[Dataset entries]
◆ ◆ ◆ ◆

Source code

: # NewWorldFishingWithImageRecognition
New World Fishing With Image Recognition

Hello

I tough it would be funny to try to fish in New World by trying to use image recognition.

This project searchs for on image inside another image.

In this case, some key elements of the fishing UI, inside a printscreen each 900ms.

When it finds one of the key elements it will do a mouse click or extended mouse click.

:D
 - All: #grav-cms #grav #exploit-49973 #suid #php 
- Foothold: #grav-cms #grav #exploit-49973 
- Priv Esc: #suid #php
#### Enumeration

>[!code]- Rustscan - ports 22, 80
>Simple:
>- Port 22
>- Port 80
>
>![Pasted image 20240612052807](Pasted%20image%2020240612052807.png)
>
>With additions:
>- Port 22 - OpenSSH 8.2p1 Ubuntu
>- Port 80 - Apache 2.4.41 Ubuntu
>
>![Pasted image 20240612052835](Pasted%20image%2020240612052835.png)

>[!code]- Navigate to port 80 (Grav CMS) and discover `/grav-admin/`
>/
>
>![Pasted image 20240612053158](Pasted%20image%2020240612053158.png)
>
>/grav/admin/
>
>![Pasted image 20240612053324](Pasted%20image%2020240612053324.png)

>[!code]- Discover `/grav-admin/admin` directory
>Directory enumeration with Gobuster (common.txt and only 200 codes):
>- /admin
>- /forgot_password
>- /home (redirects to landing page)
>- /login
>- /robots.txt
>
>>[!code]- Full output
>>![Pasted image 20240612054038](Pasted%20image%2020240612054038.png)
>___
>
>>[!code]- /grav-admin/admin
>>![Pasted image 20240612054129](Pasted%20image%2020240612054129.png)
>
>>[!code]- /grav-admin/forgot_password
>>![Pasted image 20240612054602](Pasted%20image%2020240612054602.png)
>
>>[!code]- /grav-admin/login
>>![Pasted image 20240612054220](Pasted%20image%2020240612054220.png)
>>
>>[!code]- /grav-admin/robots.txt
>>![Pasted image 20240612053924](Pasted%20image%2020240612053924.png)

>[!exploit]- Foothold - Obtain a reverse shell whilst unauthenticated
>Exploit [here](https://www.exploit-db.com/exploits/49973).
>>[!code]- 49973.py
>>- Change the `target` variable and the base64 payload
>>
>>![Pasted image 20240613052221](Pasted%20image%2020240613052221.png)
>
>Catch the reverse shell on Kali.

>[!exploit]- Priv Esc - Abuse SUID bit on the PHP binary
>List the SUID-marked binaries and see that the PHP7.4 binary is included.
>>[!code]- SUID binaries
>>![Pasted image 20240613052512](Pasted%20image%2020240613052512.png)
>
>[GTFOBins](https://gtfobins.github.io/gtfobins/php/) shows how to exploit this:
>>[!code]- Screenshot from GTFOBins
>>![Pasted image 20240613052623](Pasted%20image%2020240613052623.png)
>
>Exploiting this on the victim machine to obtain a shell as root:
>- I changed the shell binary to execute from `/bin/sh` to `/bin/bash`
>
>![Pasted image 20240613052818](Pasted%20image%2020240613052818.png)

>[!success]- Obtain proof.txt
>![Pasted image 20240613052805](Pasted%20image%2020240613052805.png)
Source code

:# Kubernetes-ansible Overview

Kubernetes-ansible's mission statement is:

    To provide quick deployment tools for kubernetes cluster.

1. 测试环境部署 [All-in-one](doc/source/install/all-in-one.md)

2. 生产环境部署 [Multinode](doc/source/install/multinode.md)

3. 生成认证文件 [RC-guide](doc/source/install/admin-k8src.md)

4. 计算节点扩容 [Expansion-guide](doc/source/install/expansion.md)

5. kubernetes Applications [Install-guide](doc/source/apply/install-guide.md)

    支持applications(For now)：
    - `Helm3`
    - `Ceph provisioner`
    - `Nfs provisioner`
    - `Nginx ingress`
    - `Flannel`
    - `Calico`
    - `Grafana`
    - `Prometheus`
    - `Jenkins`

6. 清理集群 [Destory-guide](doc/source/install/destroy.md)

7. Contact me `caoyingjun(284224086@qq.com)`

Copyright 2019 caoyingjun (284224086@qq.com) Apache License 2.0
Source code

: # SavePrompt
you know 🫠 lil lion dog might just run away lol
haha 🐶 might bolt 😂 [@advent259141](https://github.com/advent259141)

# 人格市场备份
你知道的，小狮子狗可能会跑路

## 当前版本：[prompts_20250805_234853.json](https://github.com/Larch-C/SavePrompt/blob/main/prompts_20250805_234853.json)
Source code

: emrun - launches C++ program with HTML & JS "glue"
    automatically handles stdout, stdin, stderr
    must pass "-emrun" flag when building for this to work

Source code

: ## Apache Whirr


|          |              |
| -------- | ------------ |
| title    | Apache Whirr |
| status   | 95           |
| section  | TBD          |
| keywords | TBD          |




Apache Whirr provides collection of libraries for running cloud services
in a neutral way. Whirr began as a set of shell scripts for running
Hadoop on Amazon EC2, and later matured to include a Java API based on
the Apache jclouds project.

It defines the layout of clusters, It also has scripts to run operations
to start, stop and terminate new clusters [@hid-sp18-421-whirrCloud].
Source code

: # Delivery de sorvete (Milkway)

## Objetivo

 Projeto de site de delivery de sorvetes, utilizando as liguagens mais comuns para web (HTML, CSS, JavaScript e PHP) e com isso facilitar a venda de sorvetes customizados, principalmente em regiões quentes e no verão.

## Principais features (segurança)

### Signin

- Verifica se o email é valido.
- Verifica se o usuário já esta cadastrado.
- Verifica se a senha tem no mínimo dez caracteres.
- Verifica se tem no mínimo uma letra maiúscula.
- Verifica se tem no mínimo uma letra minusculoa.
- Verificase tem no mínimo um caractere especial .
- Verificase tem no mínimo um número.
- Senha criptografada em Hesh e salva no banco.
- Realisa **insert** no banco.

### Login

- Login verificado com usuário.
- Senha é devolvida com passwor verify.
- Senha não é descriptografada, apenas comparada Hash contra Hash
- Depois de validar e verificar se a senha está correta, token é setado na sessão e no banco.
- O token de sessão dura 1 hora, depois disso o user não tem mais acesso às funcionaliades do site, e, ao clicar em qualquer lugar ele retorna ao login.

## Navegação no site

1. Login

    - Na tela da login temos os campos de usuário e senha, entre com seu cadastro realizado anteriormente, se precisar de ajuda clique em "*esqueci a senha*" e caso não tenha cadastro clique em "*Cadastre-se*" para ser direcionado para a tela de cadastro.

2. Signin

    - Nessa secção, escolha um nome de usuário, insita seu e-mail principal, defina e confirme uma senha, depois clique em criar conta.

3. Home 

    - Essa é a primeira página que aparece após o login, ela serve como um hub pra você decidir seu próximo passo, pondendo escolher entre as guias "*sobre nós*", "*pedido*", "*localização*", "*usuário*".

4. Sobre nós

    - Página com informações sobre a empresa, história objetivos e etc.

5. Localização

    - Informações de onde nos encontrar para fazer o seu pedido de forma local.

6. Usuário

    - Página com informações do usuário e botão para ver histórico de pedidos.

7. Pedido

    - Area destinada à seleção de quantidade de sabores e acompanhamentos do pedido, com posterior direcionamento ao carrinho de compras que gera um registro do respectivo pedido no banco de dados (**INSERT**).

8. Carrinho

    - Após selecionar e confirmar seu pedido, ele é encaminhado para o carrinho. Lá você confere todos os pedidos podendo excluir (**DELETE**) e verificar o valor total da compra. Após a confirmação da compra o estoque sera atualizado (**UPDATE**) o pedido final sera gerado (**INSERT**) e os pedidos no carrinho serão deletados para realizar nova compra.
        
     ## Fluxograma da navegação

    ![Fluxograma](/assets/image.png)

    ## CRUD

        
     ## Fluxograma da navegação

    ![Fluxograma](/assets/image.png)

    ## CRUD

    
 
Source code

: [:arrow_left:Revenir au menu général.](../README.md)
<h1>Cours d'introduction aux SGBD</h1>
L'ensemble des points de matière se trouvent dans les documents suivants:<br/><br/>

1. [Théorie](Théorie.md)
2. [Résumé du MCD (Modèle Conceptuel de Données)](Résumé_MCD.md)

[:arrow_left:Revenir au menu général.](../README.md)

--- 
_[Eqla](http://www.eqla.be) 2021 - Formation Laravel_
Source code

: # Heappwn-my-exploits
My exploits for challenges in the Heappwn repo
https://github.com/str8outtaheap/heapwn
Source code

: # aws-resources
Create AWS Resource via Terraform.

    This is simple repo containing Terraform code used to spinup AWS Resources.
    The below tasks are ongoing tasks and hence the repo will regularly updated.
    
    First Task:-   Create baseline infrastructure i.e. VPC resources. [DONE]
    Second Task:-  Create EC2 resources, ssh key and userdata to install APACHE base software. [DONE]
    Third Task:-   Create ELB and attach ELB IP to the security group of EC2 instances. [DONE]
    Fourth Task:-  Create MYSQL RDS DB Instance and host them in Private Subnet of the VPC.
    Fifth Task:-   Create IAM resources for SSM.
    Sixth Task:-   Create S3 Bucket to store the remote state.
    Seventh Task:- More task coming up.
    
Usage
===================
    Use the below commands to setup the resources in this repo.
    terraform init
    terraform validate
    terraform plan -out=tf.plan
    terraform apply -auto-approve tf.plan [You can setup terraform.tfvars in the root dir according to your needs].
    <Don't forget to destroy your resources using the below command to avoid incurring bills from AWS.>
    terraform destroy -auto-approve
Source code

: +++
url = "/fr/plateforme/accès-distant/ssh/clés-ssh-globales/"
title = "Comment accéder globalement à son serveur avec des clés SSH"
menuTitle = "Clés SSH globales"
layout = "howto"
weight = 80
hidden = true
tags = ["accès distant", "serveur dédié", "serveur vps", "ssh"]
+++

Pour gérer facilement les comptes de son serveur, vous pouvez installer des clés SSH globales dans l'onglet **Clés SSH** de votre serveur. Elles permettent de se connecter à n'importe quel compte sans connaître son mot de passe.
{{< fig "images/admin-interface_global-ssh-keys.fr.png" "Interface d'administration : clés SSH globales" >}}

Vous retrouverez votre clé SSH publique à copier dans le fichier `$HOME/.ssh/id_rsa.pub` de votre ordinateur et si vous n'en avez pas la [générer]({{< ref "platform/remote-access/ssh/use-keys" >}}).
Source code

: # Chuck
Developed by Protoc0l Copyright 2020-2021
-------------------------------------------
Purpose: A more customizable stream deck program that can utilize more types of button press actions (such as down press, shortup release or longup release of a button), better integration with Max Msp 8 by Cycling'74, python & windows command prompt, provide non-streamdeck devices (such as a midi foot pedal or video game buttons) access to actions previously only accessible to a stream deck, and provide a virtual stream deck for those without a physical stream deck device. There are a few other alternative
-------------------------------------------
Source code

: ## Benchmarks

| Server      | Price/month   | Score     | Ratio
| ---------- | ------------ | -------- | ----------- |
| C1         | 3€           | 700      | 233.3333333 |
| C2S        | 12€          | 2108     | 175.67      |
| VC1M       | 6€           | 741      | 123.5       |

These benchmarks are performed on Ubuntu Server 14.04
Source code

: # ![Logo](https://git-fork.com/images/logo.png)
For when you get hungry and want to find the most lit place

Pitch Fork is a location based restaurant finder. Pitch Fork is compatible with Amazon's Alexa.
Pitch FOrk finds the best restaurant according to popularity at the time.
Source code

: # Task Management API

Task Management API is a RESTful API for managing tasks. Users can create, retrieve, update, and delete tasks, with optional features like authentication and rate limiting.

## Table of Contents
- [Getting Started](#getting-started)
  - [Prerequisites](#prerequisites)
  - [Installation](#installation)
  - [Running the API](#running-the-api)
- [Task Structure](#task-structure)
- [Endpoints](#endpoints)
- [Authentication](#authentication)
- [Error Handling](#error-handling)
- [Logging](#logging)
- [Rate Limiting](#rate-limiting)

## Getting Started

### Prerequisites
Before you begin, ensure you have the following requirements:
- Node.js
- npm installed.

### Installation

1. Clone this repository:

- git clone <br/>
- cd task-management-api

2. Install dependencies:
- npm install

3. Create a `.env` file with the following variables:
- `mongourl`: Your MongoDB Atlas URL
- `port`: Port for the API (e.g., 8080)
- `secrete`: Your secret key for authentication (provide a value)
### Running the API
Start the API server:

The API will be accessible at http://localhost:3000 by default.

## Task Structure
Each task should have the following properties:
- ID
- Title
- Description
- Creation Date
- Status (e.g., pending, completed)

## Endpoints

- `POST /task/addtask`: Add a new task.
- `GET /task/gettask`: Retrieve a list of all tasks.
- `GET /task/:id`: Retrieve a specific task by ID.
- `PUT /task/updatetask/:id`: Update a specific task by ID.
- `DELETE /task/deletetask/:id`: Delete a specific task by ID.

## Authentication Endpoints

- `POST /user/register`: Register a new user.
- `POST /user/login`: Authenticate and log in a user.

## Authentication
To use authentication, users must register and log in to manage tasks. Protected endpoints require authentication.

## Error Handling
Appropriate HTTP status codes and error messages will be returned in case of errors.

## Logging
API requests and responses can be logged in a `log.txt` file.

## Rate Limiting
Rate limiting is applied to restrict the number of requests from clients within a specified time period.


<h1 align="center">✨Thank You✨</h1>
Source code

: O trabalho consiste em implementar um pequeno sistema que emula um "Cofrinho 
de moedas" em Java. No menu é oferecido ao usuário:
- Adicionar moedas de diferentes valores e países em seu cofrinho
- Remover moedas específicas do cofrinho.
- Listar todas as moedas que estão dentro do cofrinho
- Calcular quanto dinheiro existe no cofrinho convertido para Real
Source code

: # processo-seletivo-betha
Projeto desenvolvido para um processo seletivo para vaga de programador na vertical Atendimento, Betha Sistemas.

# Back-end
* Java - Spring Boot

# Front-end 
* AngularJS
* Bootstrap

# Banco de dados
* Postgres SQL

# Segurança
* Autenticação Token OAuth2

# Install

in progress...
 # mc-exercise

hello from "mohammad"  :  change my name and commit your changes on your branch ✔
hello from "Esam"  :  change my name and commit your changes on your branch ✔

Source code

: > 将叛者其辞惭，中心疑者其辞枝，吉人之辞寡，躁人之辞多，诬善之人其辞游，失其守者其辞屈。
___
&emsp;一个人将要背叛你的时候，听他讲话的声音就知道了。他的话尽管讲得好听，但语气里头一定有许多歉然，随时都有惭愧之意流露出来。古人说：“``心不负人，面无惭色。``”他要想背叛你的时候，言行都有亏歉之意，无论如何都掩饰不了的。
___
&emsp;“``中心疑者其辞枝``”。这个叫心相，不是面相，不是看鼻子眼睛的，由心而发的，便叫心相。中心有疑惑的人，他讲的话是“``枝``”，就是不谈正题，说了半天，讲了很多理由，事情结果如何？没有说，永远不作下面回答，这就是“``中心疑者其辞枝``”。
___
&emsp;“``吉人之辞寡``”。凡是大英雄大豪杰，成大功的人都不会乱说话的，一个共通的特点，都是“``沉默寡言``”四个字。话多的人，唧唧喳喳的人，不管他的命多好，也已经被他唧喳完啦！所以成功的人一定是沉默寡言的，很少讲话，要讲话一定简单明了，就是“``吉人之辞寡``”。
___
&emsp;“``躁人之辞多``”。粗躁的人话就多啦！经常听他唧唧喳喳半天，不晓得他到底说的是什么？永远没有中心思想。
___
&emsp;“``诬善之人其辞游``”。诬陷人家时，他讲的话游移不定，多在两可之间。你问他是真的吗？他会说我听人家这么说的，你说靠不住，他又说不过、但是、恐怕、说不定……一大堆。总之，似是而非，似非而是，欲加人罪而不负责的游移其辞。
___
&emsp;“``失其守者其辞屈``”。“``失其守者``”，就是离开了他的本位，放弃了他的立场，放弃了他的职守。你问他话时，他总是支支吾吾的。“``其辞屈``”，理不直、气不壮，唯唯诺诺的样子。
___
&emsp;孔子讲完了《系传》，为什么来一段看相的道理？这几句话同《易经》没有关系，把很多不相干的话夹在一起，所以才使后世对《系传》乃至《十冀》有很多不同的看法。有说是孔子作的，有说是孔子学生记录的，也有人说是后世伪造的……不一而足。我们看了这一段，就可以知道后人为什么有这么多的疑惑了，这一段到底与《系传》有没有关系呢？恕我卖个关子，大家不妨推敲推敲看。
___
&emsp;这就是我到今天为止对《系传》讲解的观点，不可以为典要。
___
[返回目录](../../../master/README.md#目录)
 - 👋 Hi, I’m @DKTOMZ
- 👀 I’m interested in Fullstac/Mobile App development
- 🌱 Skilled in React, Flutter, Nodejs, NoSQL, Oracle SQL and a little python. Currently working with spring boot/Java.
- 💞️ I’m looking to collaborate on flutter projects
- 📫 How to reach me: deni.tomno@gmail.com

◆ ◆ ◆ ◆

Work item -
Please rewrite the lines starting at the one containing "When it finds" and ending at the one containing "shell on Kali.", switching each "reverse shell" to "remote shell" and leaving everything else unchanged.

Answer section -
When it finds one of the key elements it will do a mouse click or extended mouse click.

:D
 - All: #grav-cms #grav #exploit-49973 #suid #php 
- Foothold: #grav-cms #grav #exploit-49973 
- Priv Esc: #suid #php
#### Enumeration

>[!code]- Rustscan - ports 22, 80
>Simple:
>- Port 22
>- Port 80
>
>![Pasted image 20240612052807](Pasted%20image%2020240612052807.png)
>
>With additions:
>- Port 22 - OpenSSH 8.2p1 Ubuntu
>- Port 80 - Apache 2.4.41 Ubuntu
>
>![Pasted image 20240612052835](Pasted%20image%2020240612052835.png)

>[!code]- Navigate to port 80 (Grav CMS) and discover `/grav-admin/`
>/
>
>![Pasted image 20240612053158](Pasted%20image%2020240612053158.png)
>
>/grav/admin/
>
>![Pasted image 20240612053324](Pasted%20image%2020240612053324.png)

>[!code]- Discover `/grav-admin/admin` directory
>Directory enumeration with Gobuster (common.txt and only 200 codes):
>- /admin
>- /forgot_password
>- /home (redirects to landing page)
>- /login
>- /robots.txt
>
>>[!code]- Full output
>>![Pasted image 20240612054038](Pasted%20image%2020240612054038.png)
>___
>
>>[!code]- /grav-admin/admin
>>![Pasted image 20240612054129](Pasted%20image%2020240612054129.png)
>
>>[!code]- /grav-admin/forgot_password
>>![Pasted image 20240612054602](Pasted%20image%2020240612054602.png)
>
>>[!code]- /grav-admin/login
>>![Pasted image 20240612054220](Pasted%20image%2020240612054220.png)
>>
>>[!code]- /grav-admin/robots.txt
>>![Pasted image 20240612053924](Pasted%20image%2020240612053924.png)

>[!exploit]- Foothold - Obtain a remote shell whilst unauthenticated
>Exploit [here](https://www.exploit-db.com/exploits/49973).
>>[!code]- 49973.py
>>- Change the `target` variable and the base64 payload
>>
>>![Pasted image 20240613052221](Pasted%20image%2020240613052221.png)
>
>Catch the remote shell on Kali.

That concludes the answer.